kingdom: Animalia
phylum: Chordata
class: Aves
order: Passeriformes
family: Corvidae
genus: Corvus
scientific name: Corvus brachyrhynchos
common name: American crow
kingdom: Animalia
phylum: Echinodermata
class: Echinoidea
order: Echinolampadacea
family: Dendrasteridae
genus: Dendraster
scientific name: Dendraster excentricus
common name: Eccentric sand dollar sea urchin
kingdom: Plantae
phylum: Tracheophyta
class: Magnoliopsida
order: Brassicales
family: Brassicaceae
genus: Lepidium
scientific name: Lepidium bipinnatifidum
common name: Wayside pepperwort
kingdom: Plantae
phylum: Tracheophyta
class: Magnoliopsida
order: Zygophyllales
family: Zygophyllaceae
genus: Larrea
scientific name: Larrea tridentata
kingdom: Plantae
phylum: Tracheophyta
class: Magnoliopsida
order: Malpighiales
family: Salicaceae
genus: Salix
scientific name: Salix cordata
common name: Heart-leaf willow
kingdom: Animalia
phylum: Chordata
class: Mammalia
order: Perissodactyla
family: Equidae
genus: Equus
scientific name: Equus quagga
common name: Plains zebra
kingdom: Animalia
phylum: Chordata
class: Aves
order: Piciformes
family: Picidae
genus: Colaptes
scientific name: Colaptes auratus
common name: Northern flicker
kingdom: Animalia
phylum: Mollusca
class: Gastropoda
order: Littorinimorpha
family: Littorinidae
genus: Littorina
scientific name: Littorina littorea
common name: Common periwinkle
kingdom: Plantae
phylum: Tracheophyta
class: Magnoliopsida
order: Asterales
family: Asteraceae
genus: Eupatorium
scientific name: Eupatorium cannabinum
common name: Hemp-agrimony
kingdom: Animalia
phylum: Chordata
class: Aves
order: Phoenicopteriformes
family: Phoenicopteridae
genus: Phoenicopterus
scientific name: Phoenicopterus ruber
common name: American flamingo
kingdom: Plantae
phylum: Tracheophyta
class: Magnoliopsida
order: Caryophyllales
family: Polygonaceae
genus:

__________

The exercise:
Can you print every line of the listing above, without changing anything?

Task output:
kingdom: Animalia
phylum: Chordata
class: Aves
order: Passeriformes
family: Corvidae
genus: Corvus
scientific name: Corvus brachyrhynchos
common name: American crow
kingdom: Animalia
phylum: Echinodermata
class: Echinoidea
order: Echinolampadacea
family: Dendrasteridae
genus: Dendraster
scientific name: Dendraster excentricus
common name: Eccentric sand dollar sea urchin
kingdom: Plantae
phylum: Tracheophyta
class: Magnoliopsida
order: Brassicales
family: Brassicaceae
genus: Lepidium
scientific name: Lepidium bipinnatifidum
common name: Wayside pepperwort
kingdom: Plantae
phylum: Tracheophyta
class: Magnoliopsida
order: Zygophyllales
family: Zygophyllaceae
genus: Larrea
scientific name: Larrea tridentata
kingdom: Plantae
phylum: Tracheophyta
class: Magnoliopsida
order: Malpighiales
family: Salicaceae
genus: Salix
scientific name: Salix cordata
common name: Heart-leaf willow
kingdom: Animalia
phylum: Chordata
class: Mammalia
order: Perissodactyla
family: Equidae
genus: Equus
scientific name: Equus quagga
common name: Plains zebra
kingdom: Animalia
phylum: Chordata
class: Aves
order: Piciformes
family: Picidae
genus: Colaptes
scientific name: Colaptes auratus
common name: Northern flicker
kingdom: Animalia
phylum: Mollusca
class: Gastropoda
order: Littorinimorpha
family: Littorinidae
genus: Littorina
scientific name: Littorina littorea
common name: Common periwinkle
kingdom: Plantae
phylum: Tracheophyta
class: Magnoliopsida
order: Asterales
family: Asteraceae
genus: Eupatorium
scientific name: Eupatorium cannabinum
common name: Hemp-agrimony
kingdom: Animalia
phylum: Chordata
class: Aves
order: Phoenicopteriformes
family: Phoenicopteridae
genus: Phoenicopterus
scientific name: Phoenicopterus ruber
common name: American flamingo
kingdom: Plantae
phylum: Tracheophyta
class: Magnoliopsida
order: Caryophyllales
family: Polygonaceae
genus:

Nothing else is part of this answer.